Bacaini.ID, KEDIRI – Pada awal reformasi, yakni tepatnya 3 Agustus 1999, Ketua Umum PBNU KH Abdurrahman Wahid (Gus Dur) mengusulkan mantan Presiden Soeharto untuk diperlakukan sesuai hukum Islam.
Gus Dur usul Soeharto diberi pengampunan sesuai fiqh atau hukum Islam yang berlaku, namun disertai syarat yang harus dipenuhi.
Soeharto diketahui dianggap telah menyalahgunakan wewenang dalam menjalankan pemerintahan selama bertahun-tahun.
Atas perbuatannya terjadi salah urus perekonomian yang berakibat negara Indonesia mengalami krisis ekonomi dan pangan.
Usulan Gus Dur dilontarkan di sela perjamuan makan siang di Istana Negara bersama Presiden Habibie beserta sejumlah pimpinan partai politik (parpol).
“Dia (Soeharto) harus memberikan sejumlah uang kepada sebuah badan khusus yang kemudian akan menyalurkannya kepada rakyat,” ujar Gus Dur seperti dikutip dari buku Hak Gus Dur Untuk Nyleneh.
Badan khusus atau komisi itu terdiri dari lima orang, yang akan menetapkan berapa jumlah yang harus dibayar Soeharto kepada rakyat guna mengatasi krisis pangan dan investasi.
Gus Dur mendasari usulannya dengan rasa pesimistis hukum formal bisa mengadili Soeharto.
Sistem hukum formal akan sulit membuktikan Soeharto melakukan penyelewengan kekuasaan.
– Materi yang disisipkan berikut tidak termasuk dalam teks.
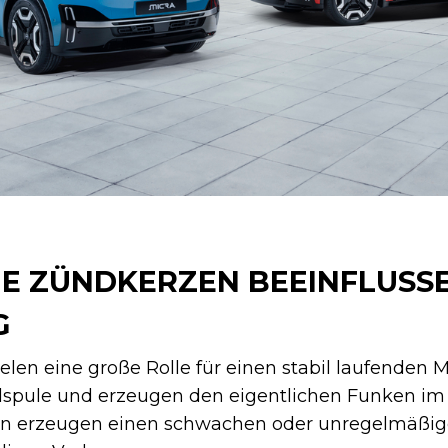
E ZÜNDKERZEN BEEINFLUSSE
G
len eine große Rolle für einen stabil laufenden Mo
spule und erzeugen den eigentlichen Funken im 
en erzeugen einen schwachen oder unregelmäßig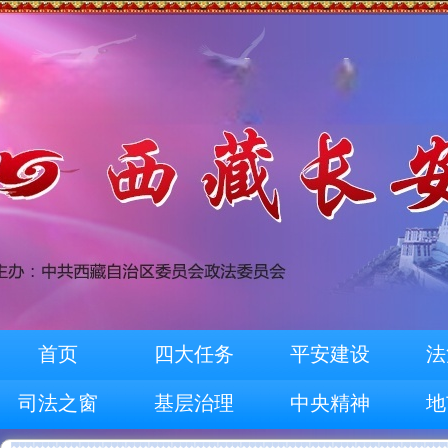
首页
四大任务
平安建设
法
司法之窗
基层治理
中央精神
地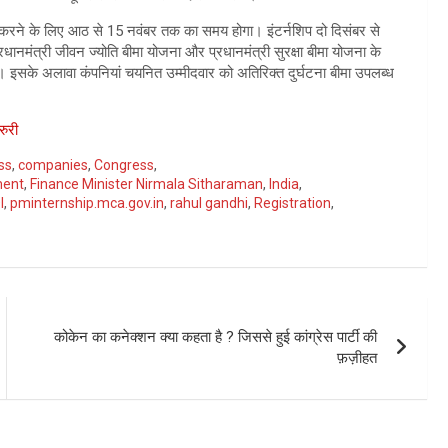
कार करने के लिए आठ से 15 नवंबर तक का समय होगा। इंटर्नशिप दो दिसंबर से
धानमंत्री जीवन ज्योति बीमा योजना और प्रधानमंत्री सुरक्षा बीमा योजना के
इसके अलावा कंपनियां चयनित उम्मीदवार को अतिरिक्त दुर्घटना बीमा उपलब्ध
रुरी
ss
,
companies
,
Congress
,
ent
,
Finance Minister Nirmala Sitharaman
,
India
,
I
,
pminternship.mca.gov.in
,
rahul gandhi
,
Registration
,
कोकेन का कनेक्शन क्या कहता है ? जिससे हुई कांग्रेस पार्टी की
फ़ज़ीहत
Keputusan hukum formal juga akan sulit dijalankan.
Presiden Partai Keadilan (saat ini PKS) Nur Mahmudi Ismail menyatakan menolak usulan Gus Dur. Begitu juga dengan Ketua DPP PDIP Soetardjo Suryoguritno.
Begitu juga dengan Ketua Umum PBB Yusril Ihza Mahendra menyatakan tidak sependapat dengan Gus Dur. Alasannya penyelesaian hukum formal perlu dilakukan.
Apakah pengampunan yang diberikan perlu keputusan hakim atau tidak, harus diperjelas.
Sementara A.M Fatwa, salah seorang Ketua PAN berpendapat perlu adanya kompromi antara hukum dan politik. Hal ini sejalan dengan pandangan Ketua Umum PAN Amien Rais.
Gus Dur tetap kukuh dengan usulannya, yakni menolak penyelesaian Soeharto dengan hukum formal.
Jika mengikuti hukum formal, kata Gus Dur ujung-ujungnya Soeharto akan dinyatakan tidak bersalah.
Gus Dur kembali bicara soal usulannya dua hari pasca pertemuan itu.
Ia memberi contoh pengalaman di negara Iran dan Filipina. Pemerintah gagal mengambil kekayaan hasil KKN rezim Marcos dan Syah Iran dalam jumlah yang berarti.
Menurut Gus Dur, penyelesaian secara hukum hanya mungkin dilakukan negara yang memiliki demokrasi yang sudah mapan.
Sementara Indonesia di mata Gus Dur akan mencapai kemapanan demokrasi itu secara bertahap. “Di banyak negara, hal itu bisa tercapai setelah ratusan tahun,” tegasnya.